The BRICS Policy Center hold the colloquim "The rise and fall of BRICS, seen from South Africa and Brazil", on June 6th, with Patrick Bond* (University of the Witwatersrand, Johannesburg) and Ana Garcia** (UFRRJ).
“The Rise and Fall of the BRICS Seen from South Africa and Brazil” consisted of lectures by Professors Anna Garcia and Patrick Bond. Anna Garcia’s study explored how BRICS behaved in investment regimes and treaties. She evaluated, at the international level, the role of BRICS countries in increasing competition for natural resources, new markets, and new imperial competition with traditional powers. Looking at Brazil, Russia, India, China, and South Africa, her study concluded that in most cases, investment follows the traditional model of bilateral treaties. However, several nations are in stages of reform to prioritize international human rights over multinational corporate agreements. Garcia gave the example of the New Development Bank which aims to finance infrastructure and green economy and she used the term “BRICS from below” to define the possible international solidarity between BRICS countries and social societies such as activists, community organizations, and those adversely affected by multinational investment.
Patrick Bond’s lecture focused on the shortcomings of BRICS association through historical and current events exploring geopolical, economic, environmental, and social issues. He began by analyzing the rise of Brazil and South Africa in the global economy. Bond uses the term “super exploitation” to demonstrate how the exportation of surpluses puts a nation in an imperial position. For example, he explained how China exporting their excess steel drives bankrupt local markets of steel production in other countries such and England and India. Bond’s quoted a recent survey which found that the top concerns of citizens of BRICS nations were climate change and economic instability. Yet, he mentions how the 2016 Paris Agreement, designed to tackle climate change, is insufficient and non-binding, allowing the United States and BRICS, who generate most of the pollution, to benefit and take advantage of poorer African and Latin American nations. He additionally compared political situations in Brazil and South Africa. For Brazil, he talked about the current impeachment of President Dilma and whether or not other BRICS nations could have influenced the outcome. For South Africa, he discussed how President Nelson Mandela’s post-apartheid government ended up receiving payments from the IMF to pay off debts acquired because of apartheid. Bond’s concluded by summarizing the complicated relationship between the IMF, international monetary systems, and BRICS leaders and suggesting alternative cooperative actions during economic instability.

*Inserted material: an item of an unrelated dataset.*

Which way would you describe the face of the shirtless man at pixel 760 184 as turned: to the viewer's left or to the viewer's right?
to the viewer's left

Click here to watch the interviews the panelists gave to TV PUC-Rio.
*Patrick Bond - Professor of political economy at the University of the Witwatersrand, Johannesburg (from 2004-12 he headed the University of KwaZulu-Natal Centre for Civil Society in Durban). Patrick finished his PhD (with David Harvey) in 1993 and in 1994 drafted democratic South Africa's first policy document, the White Paper on Reconstruction and Development in the office of President Mandela. His recent books include BRICS: An Anti-Capitalist Critique (2015, co-edited with Ana Garcia), Elite Transition: From Apartheid to Neoliberalism in South Africa (3rd edition 2014) and Politics of Climate Justice: Paralysis Above, Movement Below (2012).
**Ana Garcia - PhD in International Relations from the IRI/PUC-Rio and a Masters in Political Science from the Freie Universität Berlin. Professor in the Department of History and International Relations at the Rural Federal University of Rio de Janeiro (UFRRJ). Coordinator of the Interdisciplinary Laboratory of International Relations Studies (LIERI / UFRRJ). Research collaborator at the Institute of Policy Alternatives for the Southern Cone (PACS). Recent publications: “BRICS, an anti-capitalist critique” (co-edited with Patrick Bond), Jacana, South Africa, 2015; “Uneven development: BRICS countries' participation in world scientific and technological production”. Contexto Internacional (online), vol. 37, p. 215-253, 2015; “Public policies and private interests: an analysis from the Nacala Corridor in Mozambique”. Notebook CHR, Salvador, vol. 26, nr. 76, pp. 69-86, 2016.